Berthing canals
Northern California’s three major ports harbor uncertainty
Sea changes are coming to the region’s local port, but ideas as to what exactly this means vary.
The big question mark is the expansion of the Panama Canal. Also in the mix are railroads, barges, trucks and geography. For Northern California’s three major ports—West Sacramento, Stockton, Oakland—the good news is the launch of a new marine highway system. Funded by the federal government, the ports will split $30 million to develop a system of canals to ship goods on barges.
“This will get thousands of trucks off the road and cut down emissions that contribute to global warming,” said Christopher Cabaldon, West Sacramento’s mayor and a port commissioner.
The game changer could be the widening of the Panama Canal, which in 2014 should complete a third lane that can handle bigger, cargo-heavy ships. In a disputed 2007 report, a British company projected the West Coast could lose up to 35 percent of its traffic. Ports on the East Coast are already scrambling to be ready for an influx of ship traffic.
Others are not so sure a widened Panama Canal will make those kind of waves.
“We are taking a wait-and-see approach,” said Port of Oakland spokesman Robert Bernardo, who added that potentially higher fees could deter traffic in the Panama Canal.
Daniel Smith, a transportation consultant with the Tioga Group, also told SN&R that there are a number of issues that could continue to make the West Coast a favored port of call.
Both Smith and Bernardo stressed that the West Coast has closer proximity to the booming ports of Asia. Oakland, for instance, receives 70 percent of its traffic from Asia, according to Bernardo.
The recession has also unexpectedly helped the West Coast’s cause. Although demand for goods is down, so is the actual number of ships in harbors. During the heady economic times of the early 2000s, long lines to offload at ports contributed to the projections that many shippers would eventually bypass the West.
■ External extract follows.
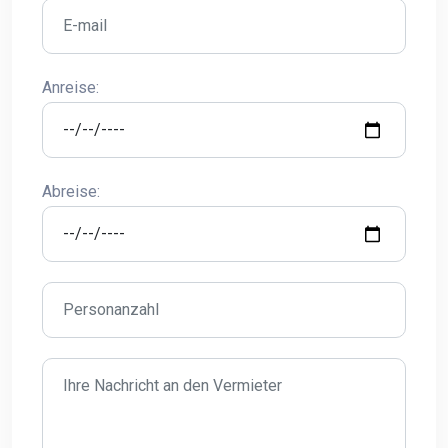
Anreise:
Abreise:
With the economic slowdown, the harbor queues have dwindled. “There is no shortage of capacity right now,” Smith said. “It could take until 2014 or 2016 to get back to where we were in 2007.”
The Port of West Sacramento wants to be ready if shipping traffic does hit full throttle in the future.
If all goes well, the marine highway is expected to help get goods, particularly rice from Sacramento, and other agricultural products and scrap metal, to ships in Oakland.
“We don’t expect [the Panama Canal] to impact us directly, because we can’t accommodate the bigger ships anyway,” Cabaldon said. “But it could affect us indirectly if Oakland has competition for the larger ships.”
Smith stressed being proactive in the meantime. “[West Sacramento] is going to have to be aggressive. It’s one thing to build canals. It is another to build customers.”